Exercise goal
Copy out exactly the lines spanning the line with "personalized guidance and" to the line with "Whether you are", inclusive, from the data underneath, with no pictures.

Entries taken from a collection:
========================================================================

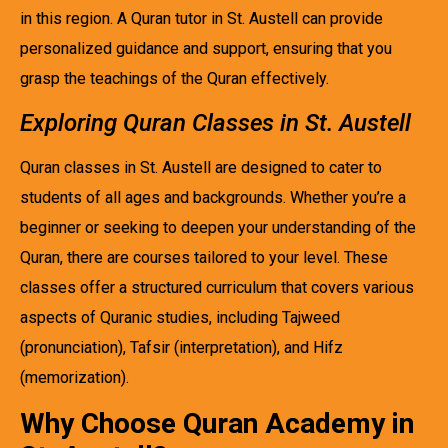
in this region. A Quran tutor in St. Austell can provide
personalized guidance and support, ensuring that you
grasp the teachings of the Quran effectively.
Exploring Quran Classes in St. Austell
Quran classes in St. Austell are designed to cater to
students of all ages and backgrounds. Whether you’re a
beginner or seeking to deepen your understanding of the
Quran, there are courses tailored to your level. These
classes offer a structured curriculum that covers various
aspects of Quranic studies, including Tajweed
(pronunciation), Tafsir (interpretation), and Hifz
(memorization).
Why Choose Quran Academy in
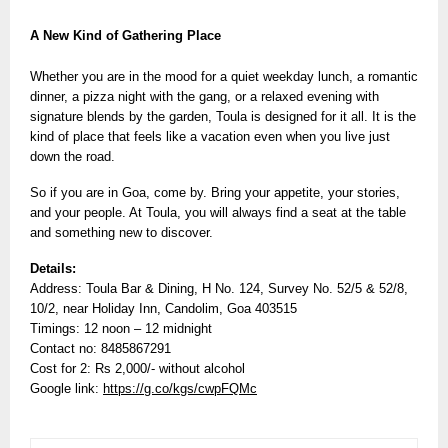
A New Kind of Gathering Place
Whether you are in the mood for a quiet weekday lunch, a romantic
dinner, a pizza night with the gang, or a relaxed evening with
signature blends by the garden, Toula is designed for it all. It is the
kind of place that feels like a vacation even when you live just
down the road.
So if you are in Goa, come by. Bring your appetite, your stories,
and your people. At Toula, you will always find a seat at the table
and something new to discover.
Details:
Address: Toula Bar & Dining, H No. 124, Survey No. 52/5 & 52/8,
10/2, near Holiday Inn, Candolim, Goa 403515
Timings: 12 noon – 12 midnight
Contact no: 8485867291
Cost for 2: Rs 2,000/- without alcohol
Google link:
https://g.co/kgs/cwpFQMc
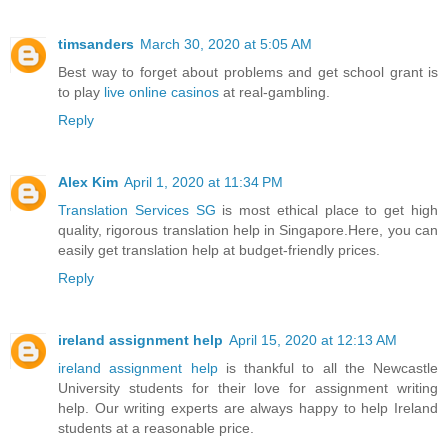
timsanders
March 30, 2020 at 5:05 AM
Best way to forget about problems and get school grant is
to play
live online casinos
at real-gambling.
Reply
Alex Kim
April 1, 2020 at 11:34 PM
Translation Services SG
is most ethical place to get high
quality, rigorous translation help in Singapore.Here, you can
easily get translation help at budget-friendly prices.
Reply
ireland assignment help
April 15, 2020 at 12:13 AM
ireland assignment help
is thankful to all the Newcastle
University students for their love for assignment writing
help. Our writing experts are always happy to help Ireland
students at a reasonable price.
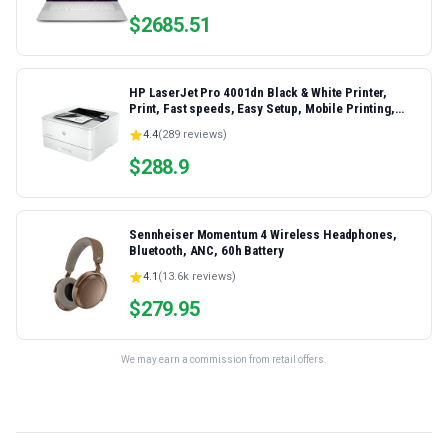
$
2685.51
HP LaserJet Pro 4001dn Black & White Printer,
Print, Fast speeds, Easy Setup, Mobile Printing,
Advanced Security, Best-for-Small Teams,
4.4
(
289
reviews)
Ethernet/USB only | Model 4001dn, Duplex Printing
$
288.9
Sennheiser Momentum 4 Wireless Headphones,
Bluetooth, ANC, 60h Battery
4.1
(
13.6k
reviews)
$
279.95
We may earn a commission from retail offers.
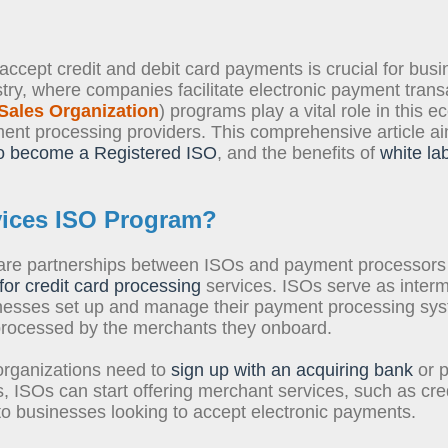
to accept credit and debit card payments is crucial for bus
stry, where companies facilitate electronic payment tran
Sales Organization
) programs play a vital role in this 
nt processing providers. This comprehensive article a
o become a Registered ISO
, and the benefits of
white la
vices ISO Program
?
re partnerships between ISOs and payment processors th
for credit card processing
services. ISOs serve as inter
nesses set up and manage their payment processing sy
processed by the merchants they onboard.
 organizations need to
sign up with an acquiring bank
or p
, ISOs can start offering merchant services, such as cred
 businesses looking to accept electronic payments.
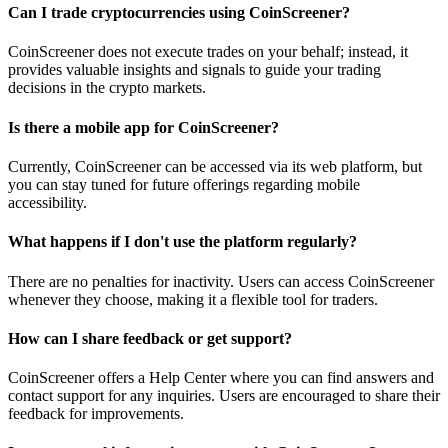
Can I trade cryptocurrencies using CoinScreener?
CoinScreener does not execute trades on your behalf; instead, it
provides valuable insights and signals to guide your trading
decisions in the crypto markets.
Is there a mobile app for CoinScreener?
Currently, CoinScreener can be accessed via its web platform, but
you can stay tuned for future offerings regarding mobile
accessibility.
What happens if I don't use the platform regularly?
There are no penalties for inactivity. Users can access CoinScreener
whenever they choose, making it a flexible tool for traders.
How can I share feedback or get support?
CoinScreener offers a Help Center where you can find answers and
contact support for any inquiries. Users are encouraged to share their
feedback for improvements.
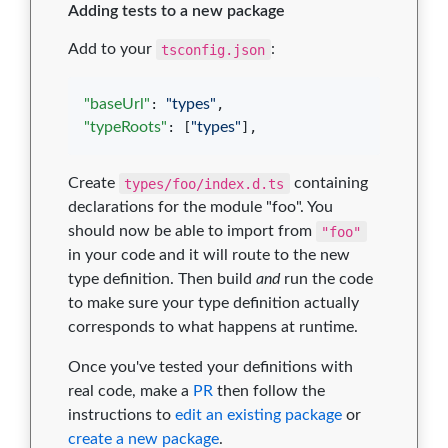
Adding tests to a new package
Add to your
tsconfig.json
:
"baseUrl"
: 
"
types
"
"typeRoots"
: [
"
types
"
],
Create
types/foo/index.d.ts
containing
declarations for the module "foo". You
should now be able to import from
"foo"
in your code and it will route to the new
type definition. Then build
and
run the code
to make sure your type definition actually
corresponds to what happens at runtime.
Once you've tested your definitions with
real code, make a
PR
then follow the
instructions to
edit an existing package
or
create a new package
.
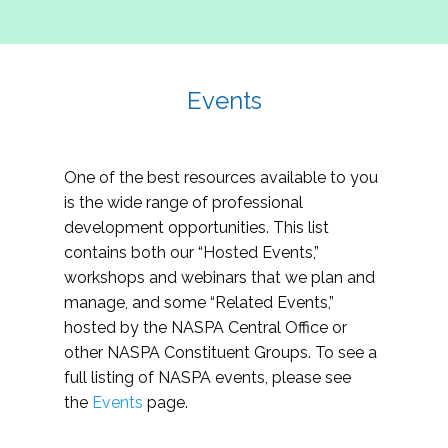
Events
One of the best resources available to you
is the wide range of professional
development opportunities. This list
contains both our “Hosted Events,”
workshops and webinars that we plan and
manage, and some “Related Events,”
hosted by the NASPA Central Office or
other NASPA Constituent Groups. To see a
full listing of NASPA events, please see
the
Events
page.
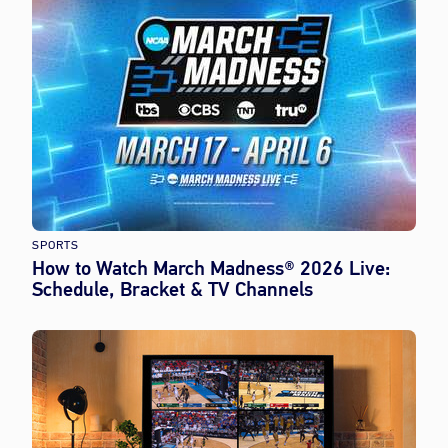
SPORTS
How to Watch March Madness® 2026 Live:
Schedule, Bracket & TV Channels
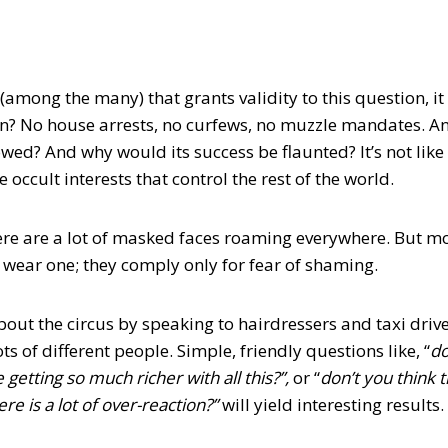
among the many) that grants validity to this question, it 
? No house arrests, no curfews, no muzzle mandates. And
owed? And why would its success be flaunted? It’s not like
 occult interests that control the rest of the world.
there are a lot of masked faces roaming everywhere. But 
 wear one; they comply only for fear of shaming.
bout the circus by speaking to hairdressers and taxi drive
ts of different people. Simple, friendly questions like, “
do
e getting so much richer with all this?”,
or “
don’t you think 
ere is a lot of over-reaction?”
will yield interesting results.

========================================================================

Answer to the exercise
personalized guidance and support, ensuring that you
grasp the teachings of the Quran effectively.
Exploring Quran Classes in St. Austell
Quran classes in St. Austell are designed to cater to
students of all ages and backgrounds. Whether you’re a
beginner or seeking to deepen your understanding of the
Quran, there are courses tailored to your level. These
classes offer a structured curriculum that covers various
aspects of Quranic studies, including Tajweed
(pronunciation), Tafsir (interpretation), and Hifz
(memorization).
Why Choose Quran Academy in
A New Kind of Gathering Place
Whether you are in the mood for a quiet weekday lunch, a romantic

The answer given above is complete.